Kontrolle und Nachbehandlung
Kontrollieren Sie nach der Behandlung alle 2 Tage. Finden Sie lebende Läuse, ist eine zweite Behandlung erforderlich.
8-10 Tage nach der Behandlung haben sich aus den noch übrig gebliebenen Läuseeiern erneut Larven gebildet. Um ganz sicher zu gehen, sollte zu diesem Zeitpunkt eine zweite Behandlung erfolgen. In jedem Fall jedoch ist nach 8 Tagen eine sehr gründliche Kontrolle des Kopfes erforderlich.




Verbreitung verhindern
Informieren und untersuchen Sie gründlich alle Personen, die in letzter Zeit engen Kontakt zu der/dem Betroffenen hatten. Behandeln Sie bei dem Verdacht auf Befall diese Personen ebenfalls.

Der/Die Betroffene sollte enge Kontakt zu anderen Personen meiden.

Keine Haarbürsten und Kämme mit anderen gemeinsam benutzen, keine Kopfbedeckungen oder sonstige Kleidungsstücke austauschen, Garderobe separat hängen.

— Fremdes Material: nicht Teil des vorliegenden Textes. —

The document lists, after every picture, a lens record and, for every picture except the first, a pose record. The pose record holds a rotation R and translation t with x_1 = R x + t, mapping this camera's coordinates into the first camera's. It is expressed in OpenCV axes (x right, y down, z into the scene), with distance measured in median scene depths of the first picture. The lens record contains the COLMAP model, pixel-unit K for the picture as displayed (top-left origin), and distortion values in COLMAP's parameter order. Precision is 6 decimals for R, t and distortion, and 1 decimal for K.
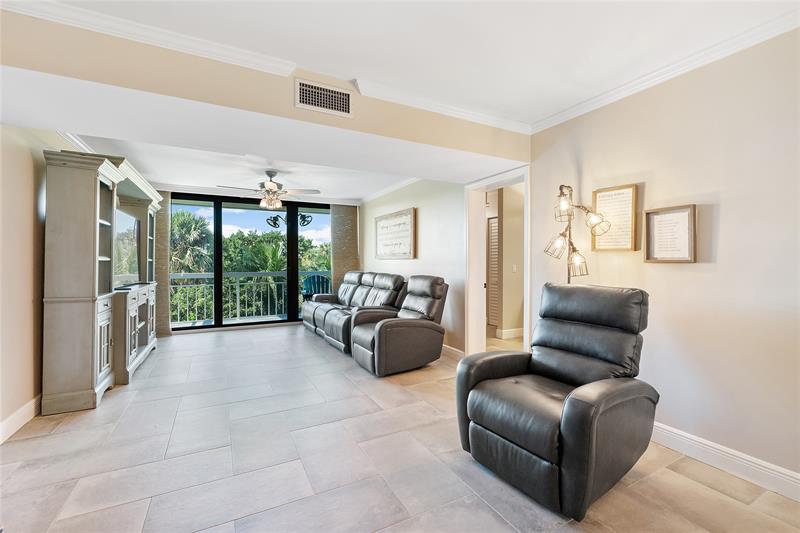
lens RADIAL K [[339.8, 0, 400.0], [0, 339.8, 266.5], [0, 0, 1]] dist [-0.000155, -0.000119]
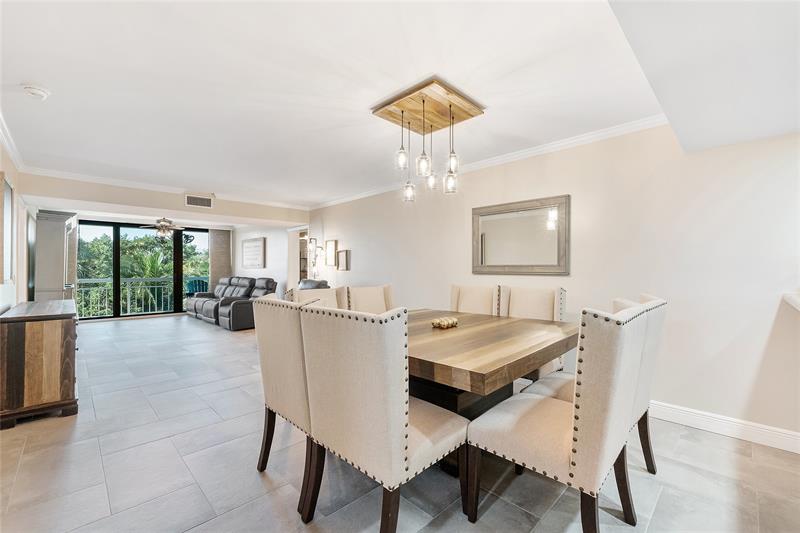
lens RADIAL K [[339.8, 0, 400.0], [0, 339.8, 266.5], [0, 0, 1]] dist [-0.000155, -0.000119]
pose [[0.958874, 0.000866, 0.283831, 0.203015], [0.005041, 0.999786, -0.020080, 0.005904], [-0.283788, 0.020685, 0.958664, -0.750883]]
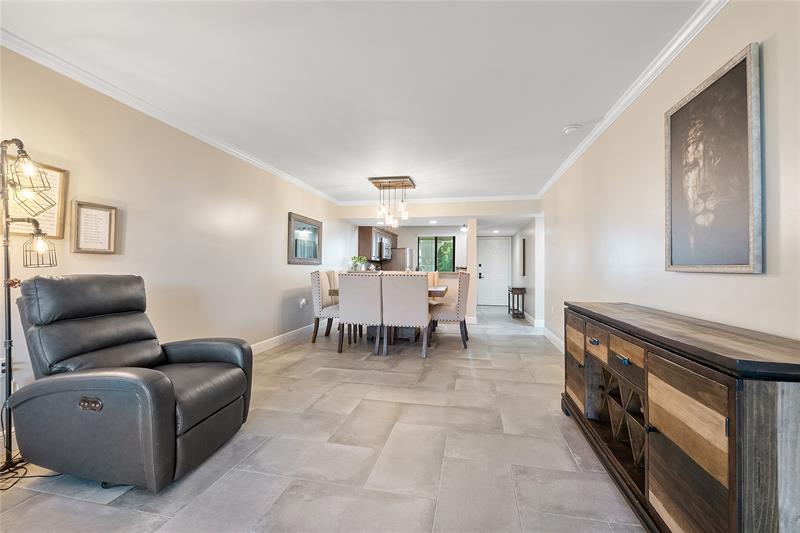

Um die Verbreitung und Übertragung von Läusen einzudämmen, bestimmt das Gesetz, dass von Läusen befallene Personen keine Gemeinschaftseinrichtungen wie z.B. Schulen und Kindergärten besuchen dürfen. Erst ein Attest über „Läusefreiheit“ vom Gesundheitsamt oder einem behandelnden Arzt hebt dieses Verbot wieder auf.


Reinigung und Vorsorge
Geeignete Entlausungsmethoden für Gegenstände sind:
- Erhitzen oder waschen bei 60°
- Tiefkühlen auf -20° für mindestens 2 Tage
- Isolieren in einem verschlossenen Plastiksack für mindestens 2 bis 4 Wochen bei Raumtemperatur
  (Läuse verhungern, wenn sie kein Blut saugen können, nach 1-2 Tagen - Nissen überleben erheblich länger)


Betroffen sein können:
- Kleidung, Handtücher, Bettwäsche
- Kämme und Bürsten
- bei Kindern wichtig: Kuscheltiere!